Here are some of my favorites:
- Breathe. ALWAYS start by taking a deep breath.
- Take a ten minute walk outside, noticing all the scene around you. Can you see the breeze going through the trees? What are the colors around you?
- Play 54321. Take a moment to:
SEE FIVE things around you. (I generally like to choose a color or shape to direct my attention on something)
HEAR FOUR things around you.
FEEL THREE things around you. (Don’t just use your hands. What do you feel with your skin? Feel your toes warm in their socks. Feel your back pressed against the chair.)
SMELL TWO things around you. (Even just sniffing your shirt discreetly counts.)
TASTE ONE thing around you. (Or at least just direct your attention to your tongue. Is there any taste to be found?)
I love this game because it can be done around others without them knowing you are doing it. And this can be done over and over if needed. And redirecting our attention to the very smallest details of the present moment is a great antidote to getting stuck in our suffering.

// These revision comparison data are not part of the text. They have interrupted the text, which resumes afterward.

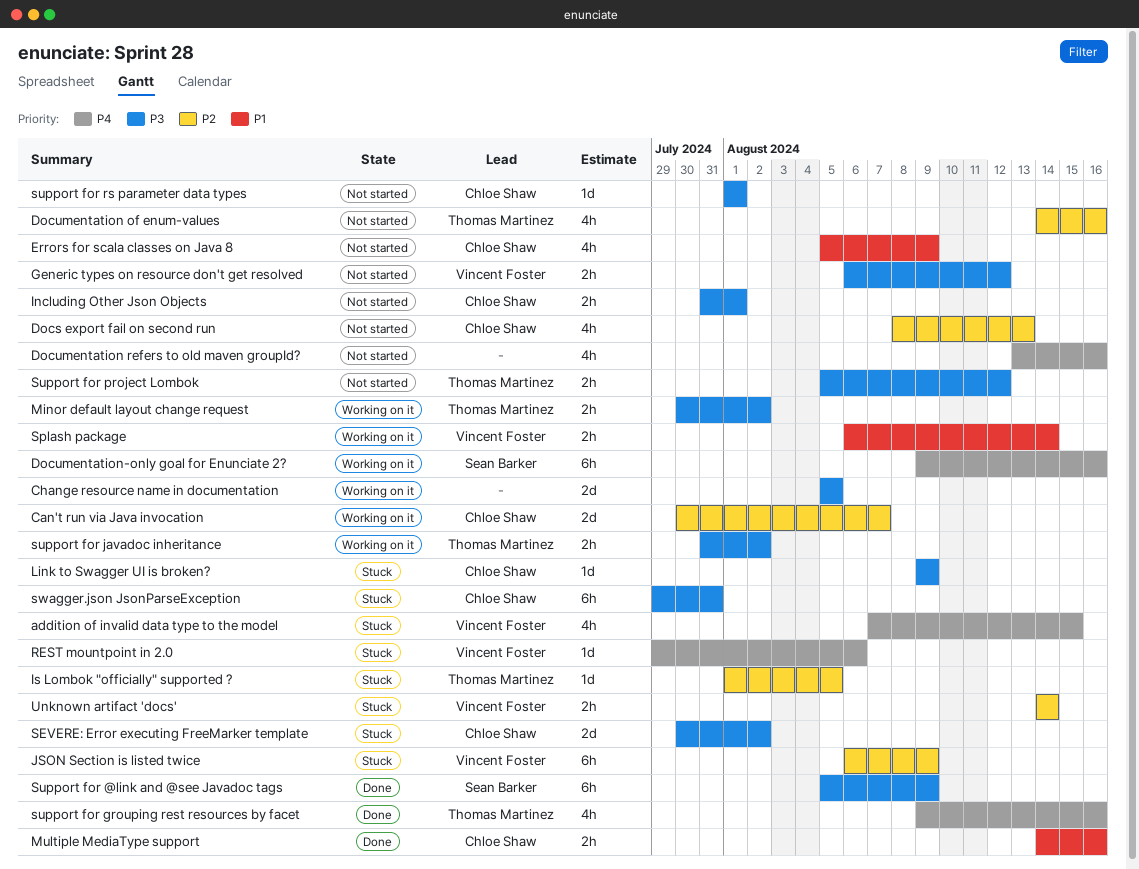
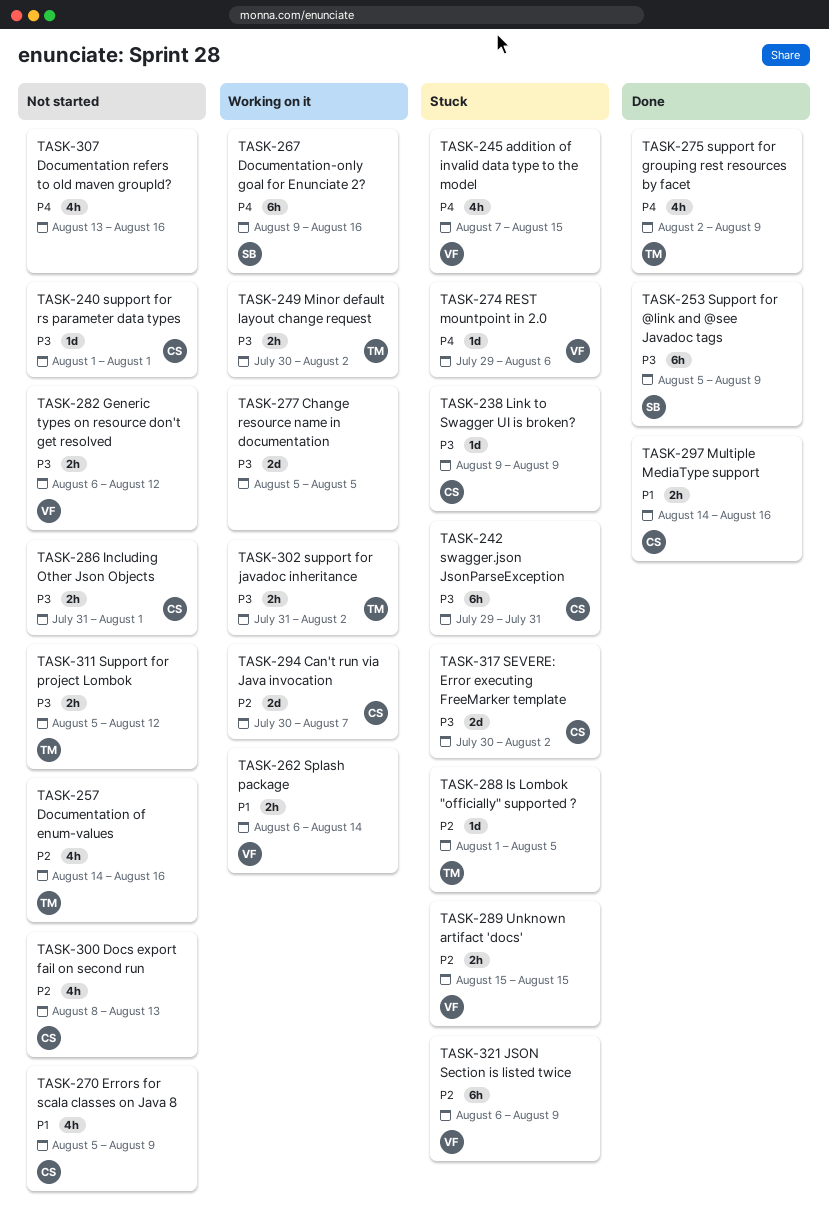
support for grouping rest resources by facet, start: Aug 9 -> Aug 2
support for grouping rest resources by facet, due: Aug 16 -> Aug 9
Unknown artifact 'docs', start: Aug 14 -> Aug 15
Unknown artifact 'docs', due: Aug 14 -> Aug 15

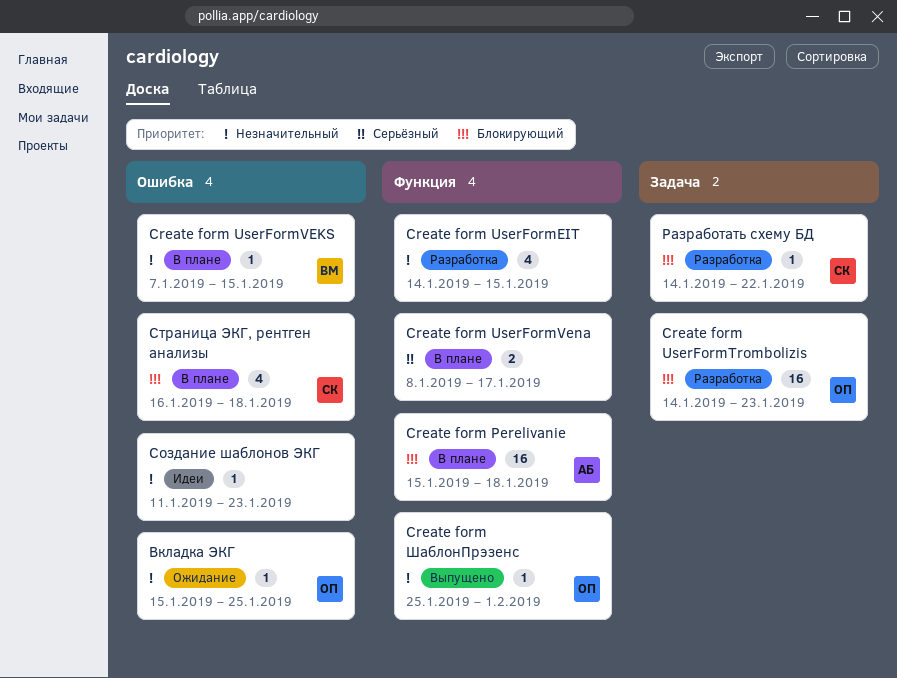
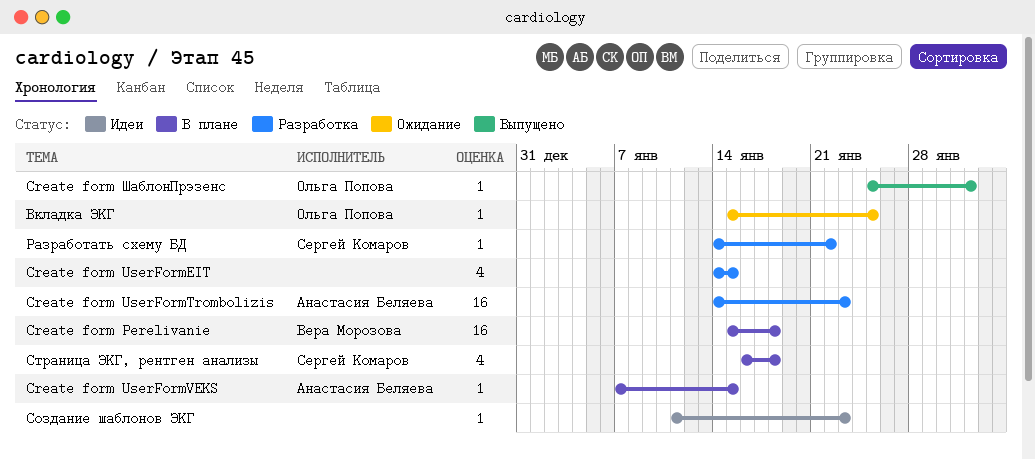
Create form Perelivanie, owner: Анастасия Беляева -> Вера Морозова
Create form UserFormTrombolizis, owner: Ольга Попова -> Анастасия Беляева
Create form UserFormVEKS, owner: Вера Морозова -> Анастасия Беляева
Create form UserFormVena: present -> none

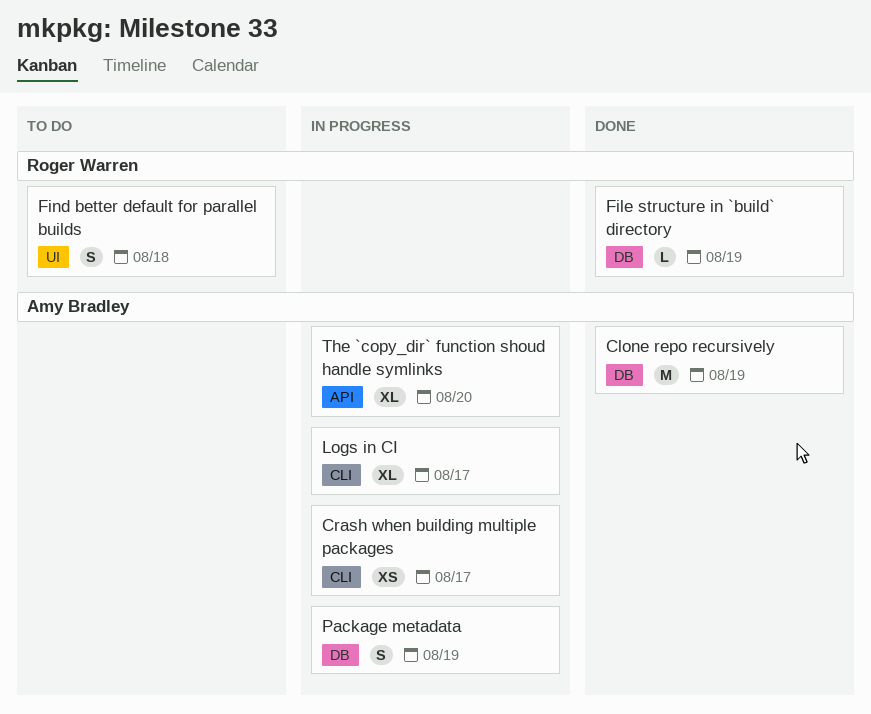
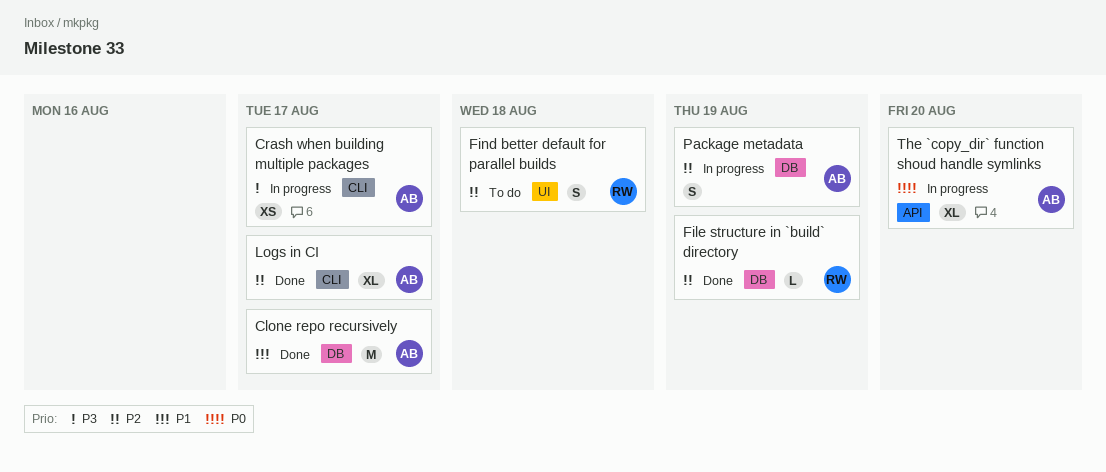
Clone repo recursively, due: Aug 19 -> Aug 17
Logs in CI, status: In progress -> Done

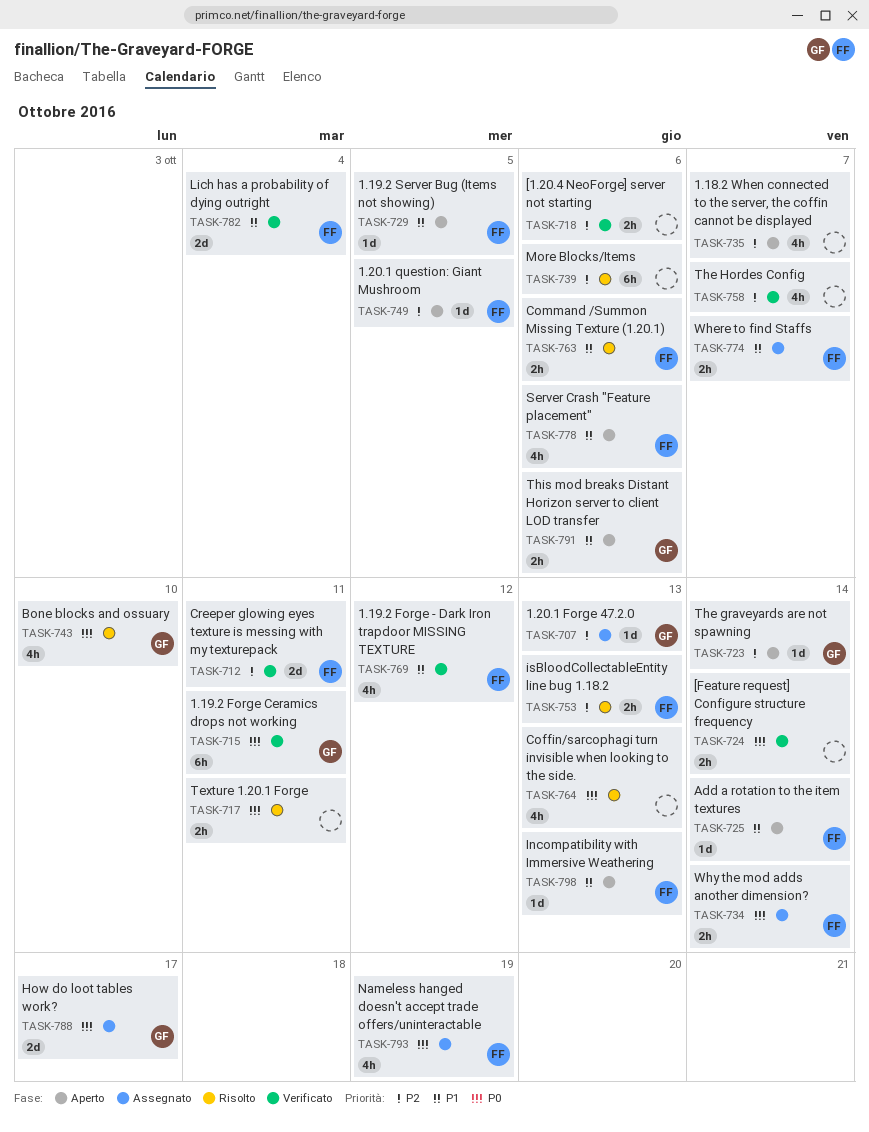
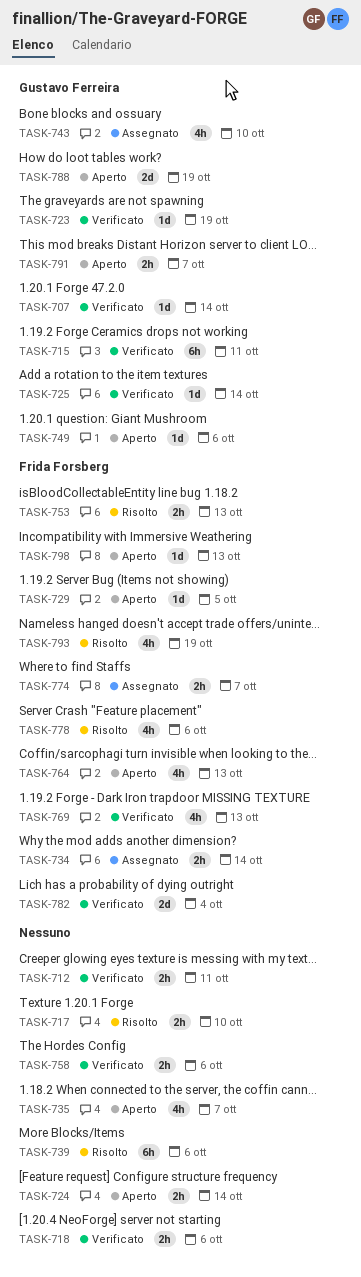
TASK-707, status: Assegnato -> Verificato
TASK-707, due: Oct 13 -> Oct 14
TASK-712, owner: Frida Forsberg -> none
TASK-712, estimate: 2d -> 2h
TASK-717, due: Oct 11 -> Oct 10
TASK-723, status: Aperto -> Verificato
TASK-723, due: Oct 14 -> Oct 19
TASK-724, status: Verificato -> Aperto
TASK-725, status: Aperto -> Verificato
TASK-725, owner: Frida Forsberg -> Gustavo Ferreira
TASK-743, status: Risolto -> Assegnato
TASK-749, owner: Frida Forsberg -> Gustavo Ferreira
TASK-749, due: Oct 5 -> Oct 6
TASK-758, estimate: 4h -> 2h
TASK-758, due: Oct 7 -> Oct 6
TASK-763: present -> none
TASK-764, status: Risolto -> Aperto
TASK-764, owner: none -> Frida Forsberg
TASK-769, due: Oct 12 -> Oct 13
TASK-778, status: Aperto -> Risolto
TASK-788, status: Assegnato -> Aperto
TASK-788, due: Oct 17 -> Oct 19
TASK-791, due: Oct 6 -> Oct 7
TASK-793, status: Assegnato -> Risolto

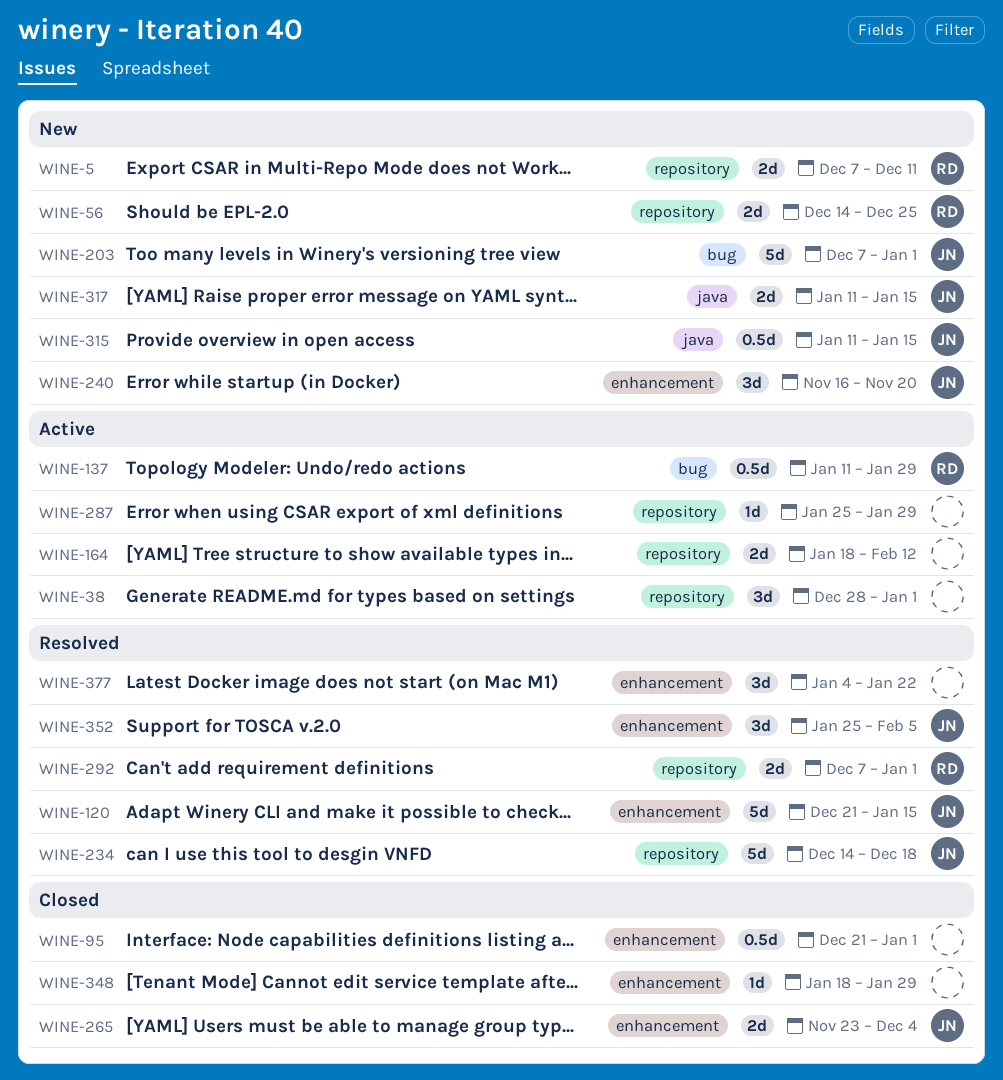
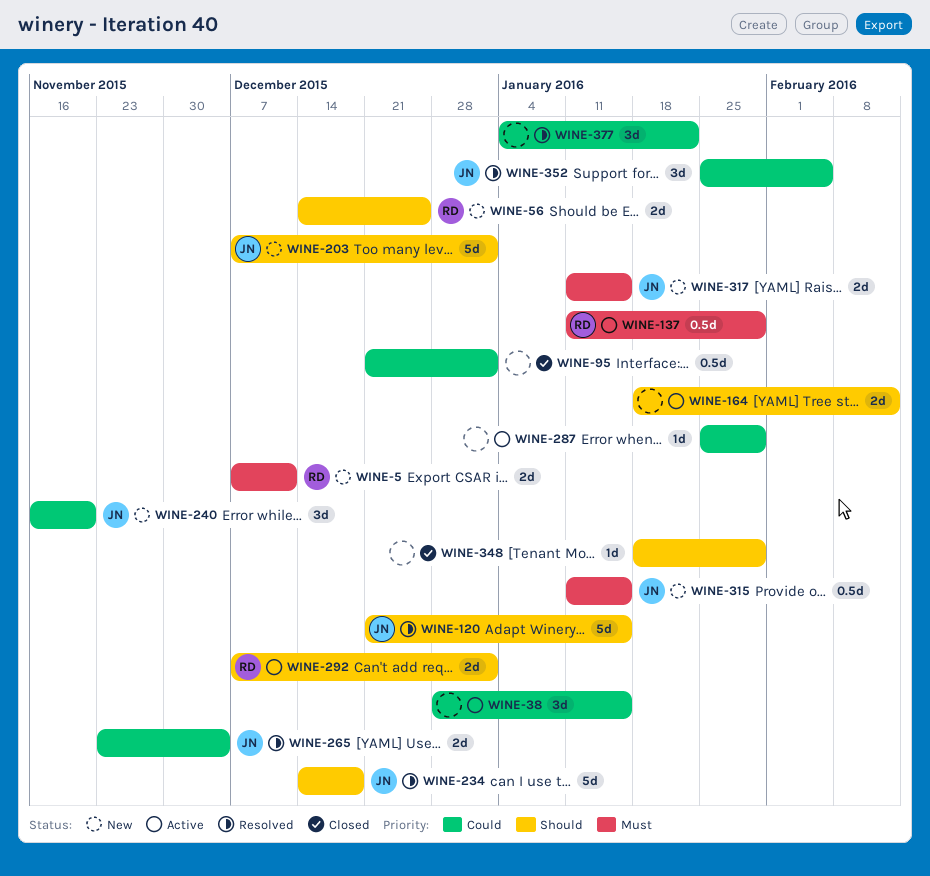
WINE-38, due: Jan 1 -> Jan 15
WINE-265, status: Closed -> Resolved
WINE-292, status: Resolved -> Active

- Draw a mandala on your napkin. This is a great activity to keep your hands and your mind occupied.
http://www.youtube.com/watch?v=g16B64myG-E&feature=related
- Slip away from ten minutes and use your phone to visit some of these sites:
- Make your own soothing soundtrack. Add exactly what you want to hear in your nature background. Slight rain with some waves in the background, seagulls in the mountains – it’s up to you.
- Be transported randomly anywhere around the world. This website randomly chooses street views from google maps. You can choose which continent or continents you’d like to see. Even Antarctica.
- Towards the bottom of this page there are great multiplication games to keep your mind occupied, like flying a plane through the clouds to answer multiplication questions.
http://www.multiplication.com/
- Who doesn’t want to look at pictures of cuddly animals – kittens, puppies, and more.
Play around and find what works for you – be creative. Try to get at least three options that you can use the next time you feel like the pain of a situation is getting too big.
Just One Starfish in the Sea
When we are in pain we can get caught up in our own stories. So I’ll leave you with this thought. Remember that you are just one little being on this great big planet. Every being is just doing their best with what they know. No matter what you are doing, meanwhile there are starfish crawling over the ocean floor, baby birds hatching, killer whales teaching their young how to hunt, arctic foxes feeling the wind in their fur, and somewhere otters are asleep holding hands. Each of our lives is just one teeny tiny thread in the great tapestry of life. And hopefully you now have a little more skill to get through some of the tougher parts of your contribution to the tapestry.